As shown in FIG. 3, the cross-section 3-3 is defined by a first portion 50, a second portion 52, and an interface 54, that is shown as a largely flat portion, joining the first and second portions. As shown in FIGS. 2-6, the band 36 additionally includes at least one reinforcement 56. The reinforcement 56 is configured to stiffen the cross-section 3-3 and minimize yielding of the cross-section when the turbine housing 24 and the bearing housing 26 are being clamped. The reinforcement 56 is arranged at the interface 54. As shown in FIGS. 3 and 6, the reinforcement 56 may be configured as a localized formed depression projecting outwardly from the inner surface 38. The reinforcement 56 may also be configured as a localized formed depression projecting outwardly from the outer surface 40 (shown in FIG. 3). As shown, each localized formed depression is positioned substantially in a corner transition 58 between the interface 54 and one of the first and second portions 50, 52. A plurality of such localized formed depressions may be staggered along the band 36. Such positioning of the localized formed depression reinforcement 56 substantially stiffens the cross-section 3-3 and, accordingly, the structure of the clamp 30.
As shown in FIG. 4, the reinforcement 56 may also be configured as a radial formed rib projecting outwardly from the outer surface 40. As shown in FIG. 5, the reinforcement 56 may similarly be configured as a radial rib that is affixed to the outer surface 40, such as by a process of welding. As shown, the rib may extend continuously over the first portion 50, the second portion 52, and the interface 54. The rib reinforcements 56 are positioned to substantially stiffen the corner transitions 58 between the interface 54 and the first and second portions 50, 52. A plurality of such ribs may be staggered along the band 36. As with the localized formed depressions described above, such positioning of the rib reinforcements 56 substantially stiffens the cross-section 3-3 and, accordingly, the structure of the clamp 30.

The task |
Continue the clamp band description from its last sentence, in the same technical style. The listing after this passage is separate material and unrelated to the clamp band description.

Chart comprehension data
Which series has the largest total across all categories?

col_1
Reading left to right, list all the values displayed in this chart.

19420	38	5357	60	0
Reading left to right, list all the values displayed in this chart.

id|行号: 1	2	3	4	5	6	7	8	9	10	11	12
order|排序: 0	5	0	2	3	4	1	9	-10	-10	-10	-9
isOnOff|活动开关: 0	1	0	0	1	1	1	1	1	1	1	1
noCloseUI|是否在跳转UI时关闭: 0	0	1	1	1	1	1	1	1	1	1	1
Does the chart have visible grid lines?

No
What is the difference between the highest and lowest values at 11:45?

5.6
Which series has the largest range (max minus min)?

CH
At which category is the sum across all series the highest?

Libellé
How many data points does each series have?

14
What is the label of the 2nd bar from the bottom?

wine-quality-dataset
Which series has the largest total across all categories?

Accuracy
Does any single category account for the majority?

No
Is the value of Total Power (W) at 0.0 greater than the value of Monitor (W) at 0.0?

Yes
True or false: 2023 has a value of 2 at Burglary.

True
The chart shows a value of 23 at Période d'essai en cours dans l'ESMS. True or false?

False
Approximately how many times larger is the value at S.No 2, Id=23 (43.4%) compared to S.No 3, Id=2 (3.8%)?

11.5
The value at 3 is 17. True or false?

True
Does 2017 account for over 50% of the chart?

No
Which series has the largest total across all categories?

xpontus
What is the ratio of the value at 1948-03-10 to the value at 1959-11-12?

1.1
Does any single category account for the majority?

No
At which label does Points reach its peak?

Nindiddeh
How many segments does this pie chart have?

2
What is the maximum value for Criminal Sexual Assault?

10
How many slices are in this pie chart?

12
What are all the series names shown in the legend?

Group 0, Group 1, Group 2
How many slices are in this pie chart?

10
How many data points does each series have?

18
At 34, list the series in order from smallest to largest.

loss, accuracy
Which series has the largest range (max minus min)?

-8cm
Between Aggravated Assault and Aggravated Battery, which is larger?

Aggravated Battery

Task output |
Other interfaces on the exhaust system 16 may also be joined via the same type of clamp 30. As shown in FIG. 1, the catalyst 18 may be coupled to the downpipe 28 via clamp 30. Accordingly, the downpipe 28 includes a fastening flange 60 and the catalyst 18 includes a complementary fastening flange 62 that are engaged and drawn together by the respective clamp 30. Similar to surfaces 33 and 35 shown in FIG. 3, each of the flanges 60 and 62 is characterized by an angled surface having a generally smooth finish. The angled surfaces of the flanges 60 and 62 are engaged by the clamp 30 and are drawn together as the clamp is tightened.
Additionally, although not depicted in the Figures, the turbine housing 24 may also be coupled to the catalyst 18 turbine housing 24 via clamp 30. Accordingly, the downpipe 28 would include a fastening flange and the catalyst 18 includes a complementary fastening flange that would be engaged and drawn together by the respective clamp 30. Similar to surfaces 33 and 35 shown in FIG. 3 and the surfaces of the fastening flanges 60 and 62, each of the flanges in such a case would be characterized by an angled surface having a generally smooth finish for being engaged by the clamp 30 in order to be drawn together as the clamp is tightened.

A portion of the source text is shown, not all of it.